In diesem Zusammenhang ist der Projektmanager nicht mehr der Uhrmacher, der imstande ist, den Mechanismus des Projekts mit wenigen Kalibrierungen perfekt zum Funktionieren zu bringen, sondern er ähnelt vielmehr dem Architekten eines Schlosses, das aus Wolken gemacht ist. Dieser neue Ansatz, der nicht auf dem Determinismus basiert, sondern auf dem statistischen Ansatz und auf der Unsicherheit, verschiebt die Aufmerksamkeit des Projektmanagers von den technischen Aspekten der Arbeit des Projektteams auf die globale Verwaltung der Wolke, die aus den Projekt-Stakeholdern gemacht ist, von denen viele im Verhältnis zum Projektteam im Ausland sind und nicht hierarchisch vom Projektmanager abhängig sind. Ein weiterer Aspekt, den der Projektmanager beachten muss, ist die Beziehung mit den Projektsponsoren, deren Unterstützung lebenswichtig ist, um dem Projektmanager die Autorität zur Anleitung der Stakeholder zu verleihen. Neuerlich – und in diesem Zusammenhang ist leicht verständlich wie – erhält eine umfangreiche Palette an humanistischen Kompetenzen, darunter Führungsqualität, Team Building, Motivation, Kommunikation und aktives Zuhören, Einflusskraft, Entscheidungsfindung, politisches und kulturelles Bewusstsein, Verhandlung, Aufbau von Vertrauensbeziehungen, Coaching und Konfliktmanagement zusammen mit den technischen Kompetenzen, die einst die Basis für die Autorität eines Projektmanagers darstellten, immer größere Bedeutung.
Diese Veränderung der Perspektive kann als Übergang vom Modell des homo economicus zum homo psychologicus im Projektmanagement angesehen werden, das sich definitiv in eine Sozialwissenschaft verwandelt. Das Ergebnis dieses Ansatzes bestätigt, dass die Makroindikatoren eines Projekts wie die Indices des earn value management und des risk assessment eher durch Verhaltensprozesse auf Mikro-Ebene gekennzeichnet sind, wie dies für viele Forschungen auf dem Gebiet der Sozial- und Verhaltenswissenschaften gilt.
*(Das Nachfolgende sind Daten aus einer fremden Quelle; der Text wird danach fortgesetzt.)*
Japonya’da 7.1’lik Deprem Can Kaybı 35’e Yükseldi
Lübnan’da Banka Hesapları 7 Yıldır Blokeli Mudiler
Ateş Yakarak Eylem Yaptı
Und so muss eine Mikro-Perspektive bezüglich des menschlichen Verhaltens in das Projektmanagement-Modell eingebaut werden, was zu einem besseren Verständnis und einer besseren Verwaltung der Projektausführungsprozesse führt.
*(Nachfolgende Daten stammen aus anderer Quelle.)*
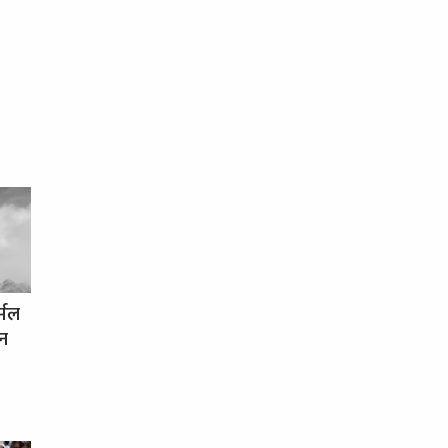
र्मल
धन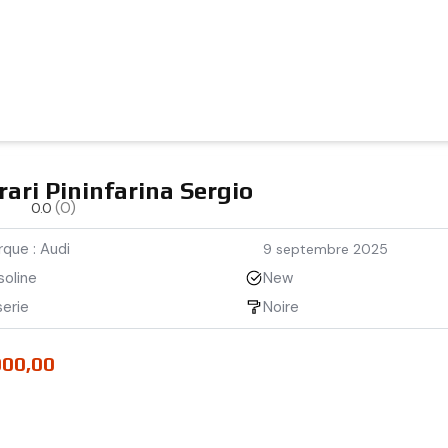
rari Pininfarina Sergio
(0)
0.0
que : Audi
9 septembre 2025
soline
New
erie
Noire
000,00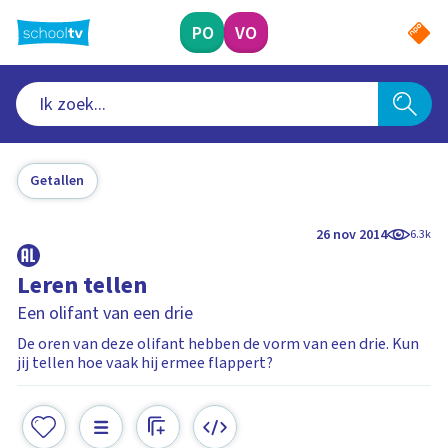
Ga
naar
PO
VO
hoofdinhoud
Getallen
26 nov 2014
6.3k
Leren tellen
Een olifant van een drie
De oren van deze olifant hebben de vorm van een drie. Kun
jij tellen hoe vaak hij ermee flappert?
Mit diesem kurzen Essay wollte ich eine perspektivische Sichtweise der Trends des letzten Jahrzehnts im Projektmanagement liefern, in dem Versuch, zu zeigen, dass die Kompetenzen, die von einem Projektmanager verlangt werden, immer deutlicher in den humanistischen Bereich abgleiten, wobei die Fähigkeit zur Handhabung der traditionellen Hilfsmittel natürlich weiterhin wesentlich ist. In der nächsten Zukunft erwarten wir uns, dass dieser Trend Reife erlangt, und dass die als „hard“ bezeichneten Kompetenzen immer mehr durch dedizierte Software ersetzt werden, und dass die humanistischen Kompetenzen (soft) zum Kompetenzzentrum des Projektmanagers werden.